La vraie place du VAE dans le quotidien des Français

Un foyer français sur cinq est désormais équipé d’un vélo électrique, selon l’étude inédite “Dans la France du vélo à assistance électrique” publiée par la Fondation Jean-Jaurès avec Upway. Longtemps perçu comme un objet réservé aux jeunes urbains, aux catégories aisées ou aux militants de la transition écologique, le vélo à assistance électrique raconte aujourd’hui une tout autre histoire. Dans son étude, la Fondation Jean-Jaurès montre que la France du vélo électrique est bien plus diverse qu’on ne l’imagine. « Seniors, habitants des territoires ruraux et périurbains, usages de loisirs comme déplacements du quotidien : derrière les représentations se dessine une transformation profonde des mobilités françaises », précise le rapport. S’appuyant sur une enquête IFOP menée auprès de plus de 3.000 Français, sur une enquête auprès des clients d’Upway ainsi que sur des entretiens qualitatifs avec des utilisateurs, cette étude déconstruit plusieurs idées reçues sur le vélo électrique.
Premier enseignement : le VAE bénéficie aujourd’hui d’une image très positive. « Pour près d’un Français sur deux, le VAE est avant tout synonyme de facilité, d’assistance et de réduction de l’effort. Plus qu’un simple vélo, il apparaît comme un « vélo augmenté », capable d’élargir les possibilités de déplacement et de rendre la pratique accessible à davantage de publics », indique l’étude qui révèle que les principaux utilisateurs sont aujourd’hui des personnes de plus de 50 ans, particulièrement satisfaites de leur équipement et qui en deviennent souvent les meilleurs ambassadeurs. Les territoires ruraux et périurbains occupent également une place centrale dans le développement du VAE, loin de l’image exclusivement métropolitaine qui lui est encore associée. « Là où les transports collectifs sont peu développés, le vélo électrique devient une réponse concrète aux besoins de mobilité quotidienne ».

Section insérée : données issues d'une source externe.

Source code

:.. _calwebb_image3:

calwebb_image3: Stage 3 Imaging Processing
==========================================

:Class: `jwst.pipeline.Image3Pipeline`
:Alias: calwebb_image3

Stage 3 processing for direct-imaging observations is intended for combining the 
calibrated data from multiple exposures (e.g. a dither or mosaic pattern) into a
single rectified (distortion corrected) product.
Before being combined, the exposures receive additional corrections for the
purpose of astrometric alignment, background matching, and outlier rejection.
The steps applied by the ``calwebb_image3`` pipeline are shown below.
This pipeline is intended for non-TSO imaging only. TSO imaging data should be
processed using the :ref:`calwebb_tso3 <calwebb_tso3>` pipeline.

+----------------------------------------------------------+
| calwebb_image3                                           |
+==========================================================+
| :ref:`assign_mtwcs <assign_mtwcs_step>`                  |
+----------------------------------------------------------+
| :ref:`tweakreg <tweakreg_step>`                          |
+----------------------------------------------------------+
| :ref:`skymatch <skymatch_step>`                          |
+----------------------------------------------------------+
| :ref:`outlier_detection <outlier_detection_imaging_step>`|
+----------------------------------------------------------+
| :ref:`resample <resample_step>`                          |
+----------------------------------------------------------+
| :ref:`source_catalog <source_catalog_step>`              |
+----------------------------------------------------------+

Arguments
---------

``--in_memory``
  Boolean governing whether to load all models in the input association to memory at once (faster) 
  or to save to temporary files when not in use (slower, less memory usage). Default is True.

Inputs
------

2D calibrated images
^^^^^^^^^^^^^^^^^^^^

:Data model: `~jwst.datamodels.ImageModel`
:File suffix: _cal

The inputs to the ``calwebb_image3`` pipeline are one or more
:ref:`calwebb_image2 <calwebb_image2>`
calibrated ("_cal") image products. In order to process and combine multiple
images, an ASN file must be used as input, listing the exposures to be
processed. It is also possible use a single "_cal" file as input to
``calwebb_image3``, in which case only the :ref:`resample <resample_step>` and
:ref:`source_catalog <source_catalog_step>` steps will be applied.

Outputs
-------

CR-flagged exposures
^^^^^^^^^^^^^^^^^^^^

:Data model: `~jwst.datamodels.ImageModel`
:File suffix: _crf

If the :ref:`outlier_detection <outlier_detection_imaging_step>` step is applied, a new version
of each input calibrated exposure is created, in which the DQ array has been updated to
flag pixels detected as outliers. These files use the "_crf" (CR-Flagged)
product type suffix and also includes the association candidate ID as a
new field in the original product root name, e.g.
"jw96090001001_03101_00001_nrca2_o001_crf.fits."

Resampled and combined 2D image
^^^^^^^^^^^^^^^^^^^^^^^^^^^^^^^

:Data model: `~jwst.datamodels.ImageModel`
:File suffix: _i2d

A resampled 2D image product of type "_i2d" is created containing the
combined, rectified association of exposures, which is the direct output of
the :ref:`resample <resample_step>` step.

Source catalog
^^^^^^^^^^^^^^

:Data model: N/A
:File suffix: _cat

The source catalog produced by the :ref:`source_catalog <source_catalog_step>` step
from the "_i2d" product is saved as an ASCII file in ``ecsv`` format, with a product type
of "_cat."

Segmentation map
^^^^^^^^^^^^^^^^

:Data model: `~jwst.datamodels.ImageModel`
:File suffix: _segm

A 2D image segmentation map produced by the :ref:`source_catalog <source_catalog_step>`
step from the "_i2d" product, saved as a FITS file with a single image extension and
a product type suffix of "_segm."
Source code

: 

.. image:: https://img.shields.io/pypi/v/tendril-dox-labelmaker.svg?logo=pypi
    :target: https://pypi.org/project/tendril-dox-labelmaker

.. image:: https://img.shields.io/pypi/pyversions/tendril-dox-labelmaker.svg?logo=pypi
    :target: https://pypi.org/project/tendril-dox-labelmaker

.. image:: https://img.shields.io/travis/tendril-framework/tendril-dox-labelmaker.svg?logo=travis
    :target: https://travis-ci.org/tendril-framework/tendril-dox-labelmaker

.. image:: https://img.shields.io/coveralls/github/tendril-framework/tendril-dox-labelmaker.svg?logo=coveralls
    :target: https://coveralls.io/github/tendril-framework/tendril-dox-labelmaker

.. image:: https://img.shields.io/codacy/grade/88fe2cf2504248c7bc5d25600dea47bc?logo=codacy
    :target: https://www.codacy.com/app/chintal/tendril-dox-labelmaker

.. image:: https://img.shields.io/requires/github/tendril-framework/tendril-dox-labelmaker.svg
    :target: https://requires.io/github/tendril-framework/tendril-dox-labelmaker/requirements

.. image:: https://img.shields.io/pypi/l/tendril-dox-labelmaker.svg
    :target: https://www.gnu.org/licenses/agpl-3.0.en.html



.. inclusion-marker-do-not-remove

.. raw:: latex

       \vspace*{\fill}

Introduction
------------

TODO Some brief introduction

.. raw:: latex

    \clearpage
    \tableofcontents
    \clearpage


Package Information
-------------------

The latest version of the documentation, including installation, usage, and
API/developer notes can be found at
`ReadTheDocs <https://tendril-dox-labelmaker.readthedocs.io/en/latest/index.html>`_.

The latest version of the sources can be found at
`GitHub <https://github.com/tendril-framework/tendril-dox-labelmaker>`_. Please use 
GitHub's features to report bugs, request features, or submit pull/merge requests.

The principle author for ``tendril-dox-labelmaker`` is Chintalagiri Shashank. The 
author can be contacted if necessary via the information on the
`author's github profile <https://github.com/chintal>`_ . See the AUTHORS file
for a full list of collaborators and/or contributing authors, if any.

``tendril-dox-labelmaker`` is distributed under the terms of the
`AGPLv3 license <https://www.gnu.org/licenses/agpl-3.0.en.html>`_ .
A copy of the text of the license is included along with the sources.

Autre enseignement majeur : contrairement aux idées reçues, la transition écologique n’est pas la principale motivation d’achat. Si la dimension environnementale est largement reconnue, elle intervient davantage comme un bénéfice supplémentaire que comme un facteur déclencheur. « Les premiers moteurs d’adoption sont concrets : pratiquer une activité physique, profiter du plein air, retrouver du plaisir dans les déplacements ou réduire l’usage de la voiture. Les usages eux-mêmes témoignent de cette diversité. Le loisir et les activités de plein air demeurent les premières pratiques, mais le vélo électrique s’impose progressivement comme un véritable outil du quotidien », souligne la fondation. Plus de quatre utilisateurs actifs sur dix l’utilisent régulièrement pour leurs trajets domicile-travail, tandis que les courses et les déplacements de proximité se développent rapidement.
Cette dynamique se heurte néanmoins à plusieurs obstacles clairement identifiés. « Pour les Français qui ne possèdent pas de VAE, le premier frein reste le prix d’acquisition. Pour les utilisateurs, les préoccupations portent avant tout sur la sécurité : qualité des infrastructures cyclables, partage de la route avec les autres véhicules et sécurisation du stationnement arrivent largement devant les contraintes techniques liées au vélo lui-même ». L’étude montre ainsi que les conditions de développement du vélo électrique dépassent largement la seule question des aides financières. Elles interrogent l’aménagement des territoires, la sécurité des déplacements, l’intermodalité avec les transports collectifs, mais aussi le rôle que peuvent jouer les employeurs dans la diffusion du « vélo de fonction » ou du forfait mobilités durables. A noter que huit possesseurs de VAE sur dix recommanderaient son usage à leur entourage. Cette adhésion confirme que le principal défi n’est plus de convaincre de l’intérêt du vélo électrique, mais de lever les freins qui empêchent encore son adoption par une partie des Français. « À travers cette étude, la Fondation Jean-Jaurès et Upway souhaitent contribuer au débat public sur les mobilités en apportant un regard documenté sur une évolution qui dépasse désormais la seule question environnementale. Le vélo à assistance électrique apparaît aujourd’hui comme un outil de pouvoir d’achat, de santé, d’autonomie et de cohésion territoriale. En déconstruisant les clichés, cette étude invite à penser des politiques publiques adaptées à la diversité des territoires et des usages, afin d’accompagner une révolution des mobilités déjà largement engagée », précise un communiqué.